WORK TASK ->
Your answer must be a word-for-word copy of the listing below, minus its pictures.

EXERCISE DATA ->
------------------------------------------------------------

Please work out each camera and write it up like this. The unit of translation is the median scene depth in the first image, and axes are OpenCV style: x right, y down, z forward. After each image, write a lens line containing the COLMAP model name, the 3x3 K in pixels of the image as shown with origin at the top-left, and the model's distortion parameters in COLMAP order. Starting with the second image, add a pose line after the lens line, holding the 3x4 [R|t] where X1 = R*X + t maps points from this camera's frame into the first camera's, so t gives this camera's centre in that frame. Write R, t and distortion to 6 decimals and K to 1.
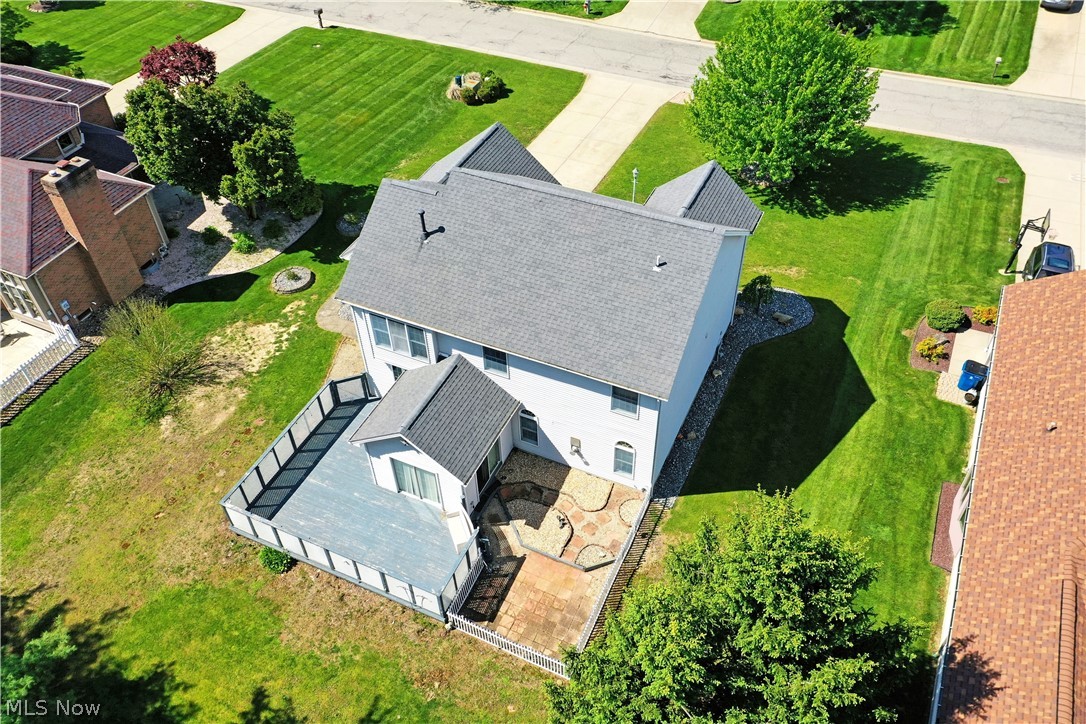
lens RADIAL K [[863.8, 0, 537.9], [0, 863.8, 362.2], [0, 0, 1]] dist [0.020340, 0.006638]
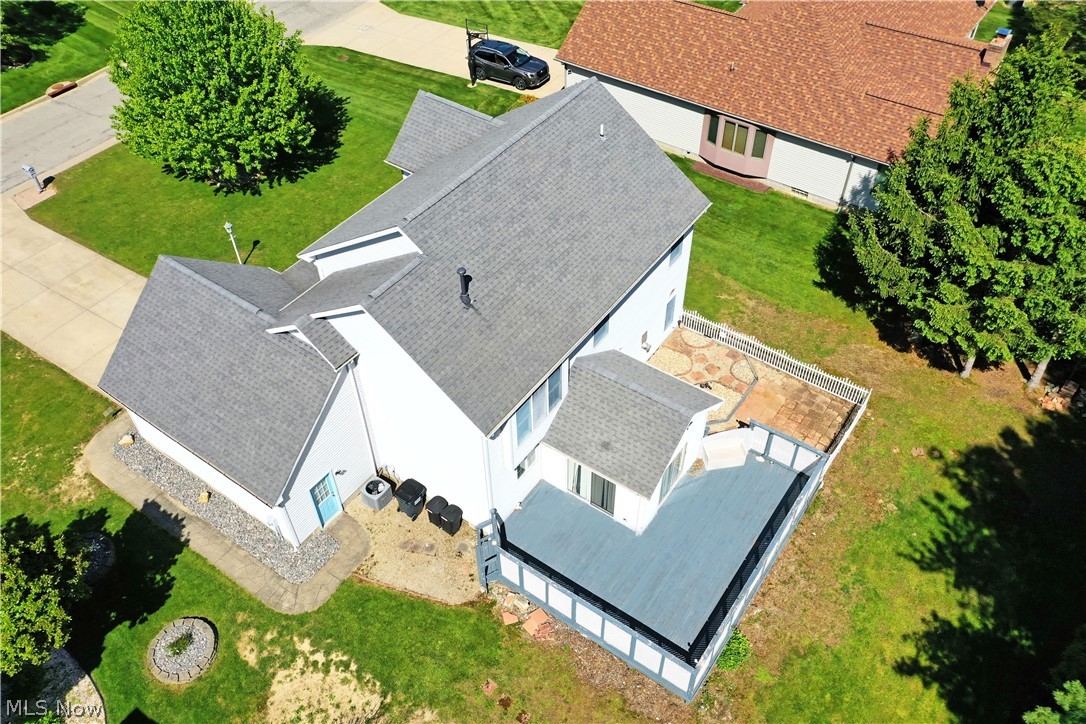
lens RADIAL K [[863.8, 0, 537.9], [0, 863.8, 362.2], [0, 0, 1]] dist [0.020340, 0.006638]
pose [[0.179887, -0.687973, 0.703089, -0.563400], [0.699602, 0.591934, 0.400213, -0.301997], [-0.691518, 0.419890, 0.587789, 0.417129]]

------------------------------------------------------------

RESPONSE TO THIS EXERCISE ->
Please work out each camera and write it up like this. The unit of translation is the median scene depth in the first image, and axes are OpenCV style: x right, y down, z forward. After each image, write a lens line containing the COLMAP model name, the 3x3 K in pixels of the image as shown with origin at the top-left, and the model's distortion parameters in COLMAP order. Starting with the second image, add a pose line after the lens line, holding the 3x4 [R|t] where X1 = R*X + t maps points from this camera's frame into the first camera's, so t gives this camera's centre in that frame. Write R, t and distortion to 6 decimals and K to 1.
lens RADIAL K [[863.8, 0, 537.9], [0, 863.8, 362.2], [0, 0, 1]] dist [0.020340, 0.006638]
lens RADIAL K [[863.8, 0, 537.9], [0, 863.8, 362.2], [0, 0, 1]] dist [0.020340, 0.006638]
pose [[0.179887, -0.687973, 0.703089, -0.563400], [0.699602, 0.591934, 0.400213, -0.301997], [-0.691518, 0.419890, 0.587789, 0.417129]]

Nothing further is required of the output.